TEXT UNDER STUDY -
━━━━━━━━━━━━━━━━

General Terms and Conditions

In force as of 1 July 2019

 

 

1. Definitions
1.1. Nobel Digital means Nobel Digital OÜ, registry code 10047161, registered office at Staapli 4, Tallinn 10415;
1.2. Customer means a person who has expressed interest in ordering services provided by Nobel Digital;
1.3. Party means Nobel Digital or the Customer, jointly referred to as the Parties;
1.4. General Terms and Conditions means these General Terms and Conditions of Nobel Digital that are applied to the relationship between the Parties;
1.5. Framework Agreement means a contract concluded between the Parties for an indefinite term under which Nobel Digital provides services to the Customer when such Services are ordered and which is subject to these General Terms and Conditions;
1.6. Price Offer means a written offer which is submitted by Nobel Digital to the Customer for each Service being provided and which includes detailed information about the Service being provided, an estimated term, the Service price and a payment schedule;
1.7. Service means a service provided by Nobel Digital to the Customer the specifications for which have been set out under a specific Price Offer.

 

2. Scope and interpretation of the General Terms and Conditions
2.1. The General Terms and Conditions apply to any and all legal relationships established between the Parties.
2.2. In addition to these General Terms and Conditions, the Parties’ relationships are governed by applicable laws and regulations, and the principles of good faith and reasonableness.
2.3. Each provision of these General Terms and Conditions is interpreted in conjunction with other relevant provisions of the General Terms and Conditions, taking into account the meaning and purpose of these General Terms and Conditions, and the practice established between the Parties.

 

3. Intellectual property
3.1. Nobel Digital unconditionally owns any and all intellectual property created under the Framework Agreement. Nobel Digital and the Customer may agree on a different legal approach to intellectual property under the Framework Agreement and/or a license contract and/or in another written format.

 

4. Terms of payment
4.1. The fee amount, contract term, settlement term and payment term are agreed on between the Parties under the Framework Agreement and/or under the Price Offer that Nobel Digital submits to the Customer.

━━━━━━━━━━━━━━━━

DATA -
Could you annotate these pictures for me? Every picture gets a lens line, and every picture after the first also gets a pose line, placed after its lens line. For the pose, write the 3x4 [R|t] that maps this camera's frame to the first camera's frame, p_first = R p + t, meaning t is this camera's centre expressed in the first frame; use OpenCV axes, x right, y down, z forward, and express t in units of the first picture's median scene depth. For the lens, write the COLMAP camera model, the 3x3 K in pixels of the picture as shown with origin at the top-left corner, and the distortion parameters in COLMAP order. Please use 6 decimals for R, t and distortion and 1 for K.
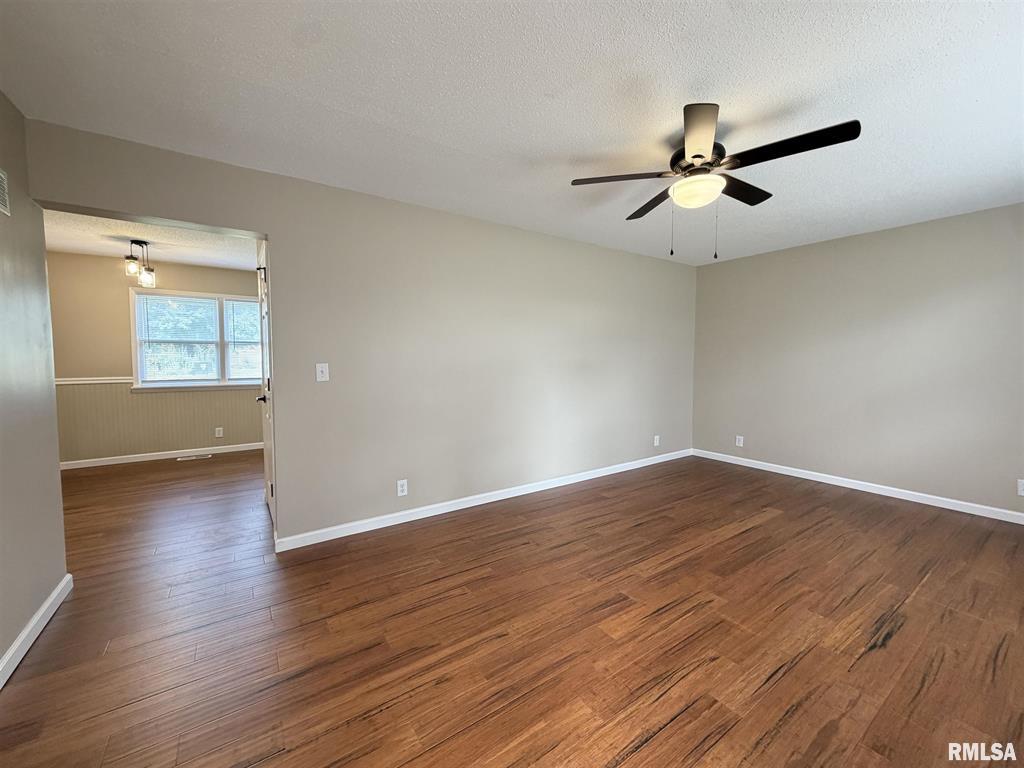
lens RADIAL K [[407.1, 0, 510.7], [0, 407.1, 381.3], [0, 0, 1]] dist [0.000099, -0.000089]
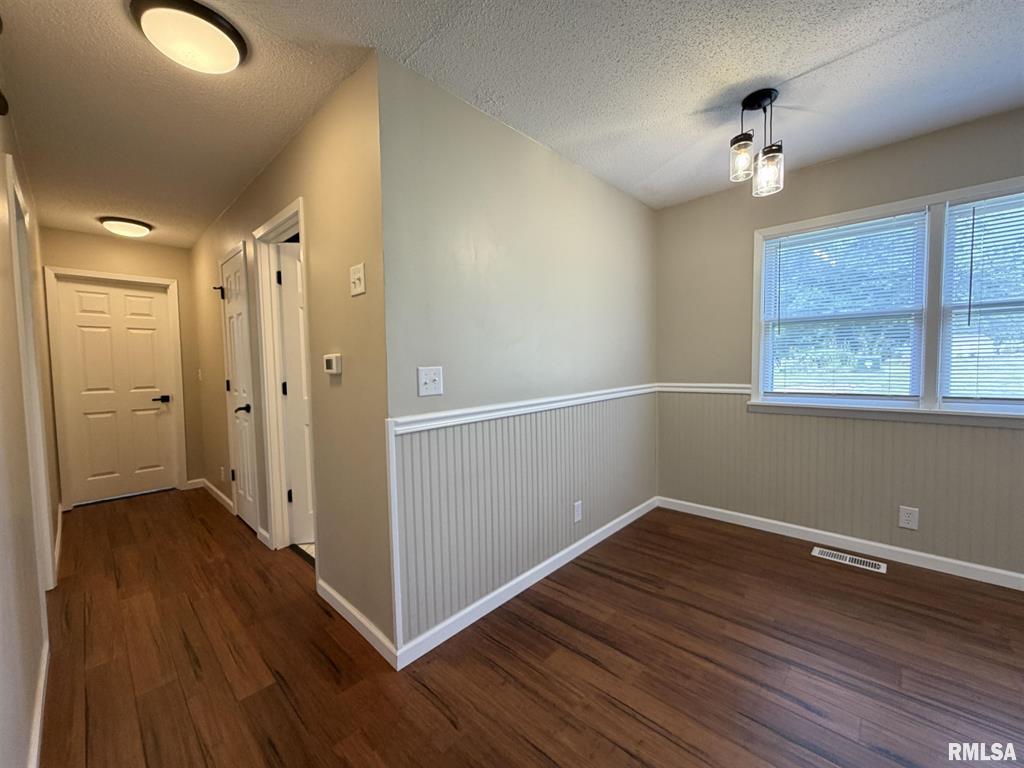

━━━━━━━━━━━━━━━━

PROBLEM TO SOLVE - From the general terms and conditions above, print word for word the passage that begins with the words containing "2.2. In addition" and ends with "another written format.".

EXERCISE RESULT -
2.2. In addition to these General Terms and Conditions, the Parties’ relationships are governed by applicable laws and regulations, and the principles of good faith and reasonableness.
2.3. Each provision of these General Terms and Conditions is interpreted in conjunction with other relevant provisions of the General Terms and Conditions, taking into account the meaning and purpose of these General Terms and Conditions, and the practice established between the Parties.

 

3. Intellectual property
3.1. Nobel Digital unconditionally owns any and all intellectual property created under the Framework Agreement. Nobel Digital and the Customer may agree on a different legal approach to intellectual property under the Framework Agreement and/or a license contract and/or in another written format.